→ **DO THIS**: Return, word for word, the part of the obscenity trial passage below starting with "The promoters of" and going on through "to Kipling’s If.".

For those who were there, I should suppose that the highlights of the trial were Mr Richard Hoggart’s passionate defence, speaking himself as a son of the working classes, of Lawrence as the one writer whose work might one day bridge the gulf between the cultural extremes in this country, and Mr E. M. Forster’s “I knew Lawrence well in his day – he was the greatest imaginative novelist of his own generation”. But that evening I asked 12 ordinary people who E. M. Forster was; and only one of them, an old lady, had ever heard of him. This is the problem. This and the judge’s inevitable (and, of course, proper) advice to the jury that “our criminal law is based upon the view that a jury takes note of the facts, and not upon the view that experts might have”.

The promoters of the Obscene Publications Bill, which became law, after a five-year campaign, in 1959, had the greatest difficulty in achieving the admissibility of expert evidence, and once or twice nearly gave it up: the government lawyers were uncompromisingly against it. You could not, they say, require a judge to listen to evidence about anything but facts – it must always be a matter for his discretion to admit or exclude evidence of opinion. The reformers pressed on, holding firmly that Parliament could, if it saw fit, require the judge to listen to Kipling’s If.

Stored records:
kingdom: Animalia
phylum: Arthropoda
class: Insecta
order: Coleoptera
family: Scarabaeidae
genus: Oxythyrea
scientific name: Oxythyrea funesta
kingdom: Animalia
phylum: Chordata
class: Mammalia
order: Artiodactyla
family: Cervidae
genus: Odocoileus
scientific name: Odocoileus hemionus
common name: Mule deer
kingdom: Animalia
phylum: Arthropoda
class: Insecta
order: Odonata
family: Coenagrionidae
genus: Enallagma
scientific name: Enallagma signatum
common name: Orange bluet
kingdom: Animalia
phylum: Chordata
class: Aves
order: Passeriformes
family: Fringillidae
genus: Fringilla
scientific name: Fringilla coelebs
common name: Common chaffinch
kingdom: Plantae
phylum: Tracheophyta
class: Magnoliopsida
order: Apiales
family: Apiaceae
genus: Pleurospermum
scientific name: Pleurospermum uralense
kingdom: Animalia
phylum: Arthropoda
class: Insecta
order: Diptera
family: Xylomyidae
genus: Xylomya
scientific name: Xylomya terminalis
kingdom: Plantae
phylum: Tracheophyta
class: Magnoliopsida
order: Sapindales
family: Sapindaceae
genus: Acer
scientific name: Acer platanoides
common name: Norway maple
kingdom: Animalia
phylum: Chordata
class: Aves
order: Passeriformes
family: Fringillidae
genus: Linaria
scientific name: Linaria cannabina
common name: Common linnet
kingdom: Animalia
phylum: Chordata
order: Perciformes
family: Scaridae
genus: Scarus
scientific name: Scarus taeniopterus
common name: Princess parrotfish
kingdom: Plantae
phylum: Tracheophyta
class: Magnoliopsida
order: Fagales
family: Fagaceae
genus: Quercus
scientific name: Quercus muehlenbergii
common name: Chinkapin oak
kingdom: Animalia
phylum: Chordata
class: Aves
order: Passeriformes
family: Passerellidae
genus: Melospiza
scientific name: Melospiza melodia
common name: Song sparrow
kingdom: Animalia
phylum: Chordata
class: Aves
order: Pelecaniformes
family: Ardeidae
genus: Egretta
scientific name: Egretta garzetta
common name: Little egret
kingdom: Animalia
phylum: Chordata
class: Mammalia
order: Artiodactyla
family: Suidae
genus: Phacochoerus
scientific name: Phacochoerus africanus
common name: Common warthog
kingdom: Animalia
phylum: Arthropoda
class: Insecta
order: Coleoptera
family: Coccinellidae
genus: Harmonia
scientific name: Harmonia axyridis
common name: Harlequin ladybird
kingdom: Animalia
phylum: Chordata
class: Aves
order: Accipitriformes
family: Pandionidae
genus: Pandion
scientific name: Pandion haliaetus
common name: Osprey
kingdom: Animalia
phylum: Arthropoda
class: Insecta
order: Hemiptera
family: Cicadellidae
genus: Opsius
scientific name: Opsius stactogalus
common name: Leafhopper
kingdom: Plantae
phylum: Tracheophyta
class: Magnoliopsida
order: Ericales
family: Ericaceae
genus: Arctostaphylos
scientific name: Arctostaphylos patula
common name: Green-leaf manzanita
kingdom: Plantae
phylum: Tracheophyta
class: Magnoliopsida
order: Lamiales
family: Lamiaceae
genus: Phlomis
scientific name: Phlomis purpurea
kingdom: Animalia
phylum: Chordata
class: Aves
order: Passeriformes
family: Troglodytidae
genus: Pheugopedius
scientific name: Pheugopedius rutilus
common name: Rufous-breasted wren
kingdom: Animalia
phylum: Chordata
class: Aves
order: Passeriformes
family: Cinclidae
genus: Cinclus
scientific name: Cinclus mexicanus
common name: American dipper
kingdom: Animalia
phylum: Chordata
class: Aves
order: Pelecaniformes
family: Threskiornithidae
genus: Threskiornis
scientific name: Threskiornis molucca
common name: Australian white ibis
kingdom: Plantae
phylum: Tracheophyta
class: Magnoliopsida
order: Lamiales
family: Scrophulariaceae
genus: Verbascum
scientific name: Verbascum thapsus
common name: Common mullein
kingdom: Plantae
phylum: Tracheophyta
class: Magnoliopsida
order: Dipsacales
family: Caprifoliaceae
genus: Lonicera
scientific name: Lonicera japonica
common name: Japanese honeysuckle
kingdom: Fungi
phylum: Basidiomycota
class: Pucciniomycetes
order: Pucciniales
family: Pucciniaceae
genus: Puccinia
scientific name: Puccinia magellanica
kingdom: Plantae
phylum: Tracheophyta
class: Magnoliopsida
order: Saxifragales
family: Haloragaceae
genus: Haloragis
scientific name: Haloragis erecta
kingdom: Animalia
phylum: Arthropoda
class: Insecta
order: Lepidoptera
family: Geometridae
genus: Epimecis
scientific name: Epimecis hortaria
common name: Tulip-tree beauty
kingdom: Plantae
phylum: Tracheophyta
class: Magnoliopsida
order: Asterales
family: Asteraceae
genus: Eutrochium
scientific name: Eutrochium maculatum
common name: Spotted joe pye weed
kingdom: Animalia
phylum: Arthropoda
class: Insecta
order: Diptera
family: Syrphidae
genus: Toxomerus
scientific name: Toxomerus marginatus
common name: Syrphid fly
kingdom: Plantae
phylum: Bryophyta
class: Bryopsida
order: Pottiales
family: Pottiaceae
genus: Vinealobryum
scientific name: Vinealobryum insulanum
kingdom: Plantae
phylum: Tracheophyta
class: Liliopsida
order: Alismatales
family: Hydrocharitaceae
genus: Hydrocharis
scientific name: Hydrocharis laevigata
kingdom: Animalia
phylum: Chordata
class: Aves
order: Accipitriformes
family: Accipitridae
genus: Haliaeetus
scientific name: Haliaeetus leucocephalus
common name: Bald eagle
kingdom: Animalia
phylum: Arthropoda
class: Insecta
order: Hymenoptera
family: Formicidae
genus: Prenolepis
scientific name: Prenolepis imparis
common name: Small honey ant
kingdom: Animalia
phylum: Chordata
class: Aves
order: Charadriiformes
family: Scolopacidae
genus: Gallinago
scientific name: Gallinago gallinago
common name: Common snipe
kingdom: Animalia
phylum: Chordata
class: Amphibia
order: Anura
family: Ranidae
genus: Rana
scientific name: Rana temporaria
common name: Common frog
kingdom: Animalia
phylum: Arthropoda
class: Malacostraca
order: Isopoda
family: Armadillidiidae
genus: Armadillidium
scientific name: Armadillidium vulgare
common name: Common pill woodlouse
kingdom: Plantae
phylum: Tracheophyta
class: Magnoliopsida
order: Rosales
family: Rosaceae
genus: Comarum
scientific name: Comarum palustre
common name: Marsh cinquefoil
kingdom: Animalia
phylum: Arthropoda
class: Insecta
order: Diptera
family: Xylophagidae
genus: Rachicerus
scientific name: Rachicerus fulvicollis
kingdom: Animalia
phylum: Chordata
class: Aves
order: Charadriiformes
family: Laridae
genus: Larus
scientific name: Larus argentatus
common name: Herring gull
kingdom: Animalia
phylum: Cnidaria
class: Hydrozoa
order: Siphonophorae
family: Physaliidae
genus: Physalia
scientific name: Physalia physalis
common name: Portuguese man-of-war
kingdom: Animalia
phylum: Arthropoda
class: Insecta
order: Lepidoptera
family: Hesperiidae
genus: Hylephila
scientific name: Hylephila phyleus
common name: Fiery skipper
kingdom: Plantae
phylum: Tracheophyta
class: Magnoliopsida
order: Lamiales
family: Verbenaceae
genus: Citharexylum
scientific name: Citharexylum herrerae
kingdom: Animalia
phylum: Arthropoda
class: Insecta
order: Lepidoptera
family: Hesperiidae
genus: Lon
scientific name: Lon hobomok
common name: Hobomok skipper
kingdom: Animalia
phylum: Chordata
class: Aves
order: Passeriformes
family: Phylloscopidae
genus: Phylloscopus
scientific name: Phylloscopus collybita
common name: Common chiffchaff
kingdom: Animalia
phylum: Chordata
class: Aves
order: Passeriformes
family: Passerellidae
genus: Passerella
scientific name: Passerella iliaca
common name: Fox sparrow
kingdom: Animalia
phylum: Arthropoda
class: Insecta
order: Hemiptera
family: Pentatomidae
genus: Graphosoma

→ **REPLY TO THE EXERCISE**:
The promoters of the Obscene Publications Bill, which became law, after a five-year campaign, in 1959, had the greatest difficulty in achieving the admissibility of expert evidence, and once or twice nearly gave it up: the government lawyers were uncompromisingly against it. You could not, they say, require a judge to listen to evidence about anything but facts – it must always be a matter for his discretion to admit or exclude evidence of opinion. The reformers pressed on, holding firmly that Parliament could, if it saw fit, require the judge to listen to Kipling’s If.